Ocho amigos, organizados en cuatro parejas, construyeron un pequeño conjunto de viviendas conocido como Bestie Row en la región de Hill Country, cerca del río Llano, en el estado de Texas, al sur de Austin. El proyecto surgió como una decisión conjunta para vivir cerca unos de otros a largo plazo y acompañarse durante la vejez.
El terreno fue adquirido de manera colectiva y el diseño del conjunto se planeó desde el inicio como una comunidad de casas pequeñas, cada una con espacios privados independientes y un área común destinada a la convivencia. Aunque en redes sociales suele describirse como “una aldea”, se trata técnicamente de un desarrollo habitacional comunitario, sin infraestructura pública propia ni carácter urbano formal.
Las viviendas fueron construidas con un enfoque funcional y sustentable, incorporando sistemas de energía solar, captación de agua de lluvia y materiales de bajo mantenimiento. El tamaño reducido de las casas responde a una lógica práctica, facilitar el cuidado del espacio, reducir costos y permitir una vida cotidiana más simple.
Los integrantes del proyecto son amigos de larga data, algunos con más de dos décadas de relación previa. No todos los nombres de los miembros han sido difundidos públicamente, ya que el proyecto no fue concebido como una iniciativa mediática, sino como una decisión personal y privada. La comunidad comenzó a llamar la atención años después, cuando fue documentada por medios internacionales de arquitectura y estilo de vida.

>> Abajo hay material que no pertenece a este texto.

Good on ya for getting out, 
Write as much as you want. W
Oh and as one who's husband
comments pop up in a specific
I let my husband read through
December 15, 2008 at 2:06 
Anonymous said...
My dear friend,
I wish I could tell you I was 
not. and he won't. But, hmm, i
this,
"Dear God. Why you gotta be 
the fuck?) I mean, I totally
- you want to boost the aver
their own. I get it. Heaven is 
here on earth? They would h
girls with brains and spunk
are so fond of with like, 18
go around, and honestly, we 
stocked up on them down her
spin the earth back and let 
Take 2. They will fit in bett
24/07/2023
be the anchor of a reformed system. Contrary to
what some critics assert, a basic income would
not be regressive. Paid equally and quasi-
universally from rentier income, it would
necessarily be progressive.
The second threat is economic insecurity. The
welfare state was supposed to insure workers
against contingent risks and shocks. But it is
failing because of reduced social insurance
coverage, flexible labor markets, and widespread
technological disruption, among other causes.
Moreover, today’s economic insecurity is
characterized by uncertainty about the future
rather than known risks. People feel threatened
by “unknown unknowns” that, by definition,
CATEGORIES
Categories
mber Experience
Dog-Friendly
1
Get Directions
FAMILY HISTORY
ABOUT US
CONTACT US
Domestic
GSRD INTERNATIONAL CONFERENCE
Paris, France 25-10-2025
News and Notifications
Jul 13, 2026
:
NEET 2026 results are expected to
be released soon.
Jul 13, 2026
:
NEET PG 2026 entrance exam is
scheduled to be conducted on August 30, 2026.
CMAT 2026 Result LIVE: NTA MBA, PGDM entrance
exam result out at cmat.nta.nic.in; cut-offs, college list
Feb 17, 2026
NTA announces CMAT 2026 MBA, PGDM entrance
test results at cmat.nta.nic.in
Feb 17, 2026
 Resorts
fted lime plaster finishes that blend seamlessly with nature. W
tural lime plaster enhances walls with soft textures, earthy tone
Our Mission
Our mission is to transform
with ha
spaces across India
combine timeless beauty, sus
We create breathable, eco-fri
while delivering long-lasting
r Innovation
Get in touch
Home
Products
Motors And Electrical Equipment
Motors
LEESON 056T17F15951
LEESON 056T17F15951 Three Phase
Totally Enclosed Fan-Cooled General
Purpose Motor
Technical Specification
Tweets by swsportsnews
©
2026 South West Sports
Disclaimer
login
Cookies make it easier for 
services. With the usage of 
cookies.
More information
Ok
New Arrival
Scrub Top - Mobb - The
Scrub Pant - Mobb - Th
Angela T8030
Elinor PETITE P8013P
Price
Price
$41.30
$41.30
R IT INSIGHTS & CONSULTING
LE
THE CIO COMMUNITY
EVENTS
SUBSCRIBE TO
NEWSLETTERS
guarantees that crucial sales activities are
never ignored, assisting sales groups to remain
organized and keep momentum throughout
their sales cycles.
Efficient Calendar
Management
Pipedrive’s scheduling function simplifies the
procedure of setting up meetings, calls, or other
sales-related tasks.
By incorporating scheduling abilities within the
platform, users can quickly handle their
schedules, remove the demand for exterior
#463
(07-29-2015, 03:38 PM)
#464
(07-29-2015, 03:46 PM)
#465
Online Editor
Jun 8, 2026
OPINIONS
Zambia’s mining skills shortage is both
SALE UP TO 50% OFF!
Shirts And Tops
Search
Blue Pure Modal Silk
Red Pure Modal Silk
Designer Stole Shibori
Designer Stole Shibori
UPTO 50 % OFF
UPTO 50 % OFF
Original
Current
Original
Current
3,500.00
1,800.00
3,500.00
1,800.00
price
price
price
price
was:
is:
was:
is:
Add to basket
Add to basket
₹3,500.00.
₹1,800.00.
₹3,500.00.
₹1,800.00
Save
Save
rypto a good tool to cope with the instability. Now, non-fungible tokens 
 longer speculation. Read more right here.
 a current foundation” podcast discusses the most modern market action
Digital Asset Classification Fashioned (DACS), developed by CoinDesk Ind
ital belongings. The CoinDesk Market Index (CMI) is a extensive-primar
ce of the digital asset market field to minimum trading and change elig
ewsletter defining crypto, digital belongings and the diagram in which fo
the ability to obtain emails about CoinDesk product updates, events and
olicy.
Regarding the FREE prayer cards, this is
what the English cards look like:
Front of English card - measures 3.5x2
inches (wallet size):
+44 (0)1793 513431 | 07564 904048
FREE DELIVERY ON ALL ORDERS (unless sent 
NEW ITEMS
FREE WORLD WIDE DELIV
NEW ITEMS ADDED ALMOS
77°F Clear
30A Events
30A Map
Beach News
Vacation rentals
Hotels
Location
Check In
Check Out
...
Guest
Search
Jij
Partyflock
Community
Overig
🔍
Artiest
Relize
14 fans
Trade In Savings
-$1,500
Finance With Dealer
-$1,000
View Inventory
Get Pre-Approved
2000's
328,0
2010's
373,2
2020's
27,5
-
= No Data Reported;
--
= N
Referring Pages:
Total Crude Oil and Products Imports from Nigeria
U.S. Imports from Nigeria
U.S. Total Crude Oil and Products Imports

Bestie Row no funciona como una cooperativa formal ni como un retiro colectivo, cada pareja es propietaria de su vivienda y mantiene autonomía económica y personal. La cercanía física permite apoyo mutuo cotidiano sin depender de una estructura institucional, algo que sus creadores consideraron clave al pensar en el envejecimiento.
El caso ha sido citado como ejemplo de nuevas formas de vivienda comunitaria, especialmente entre adultos mayores que buscan alternativas a los modelos tradicionales de residencia individual o institucionalizada. Aunque no es un modelo replicable de forma general, sí ilustra una tendencia creciente hacia proyectos habitacionales basados en afinidad, acuerdos previos y planificación compartida.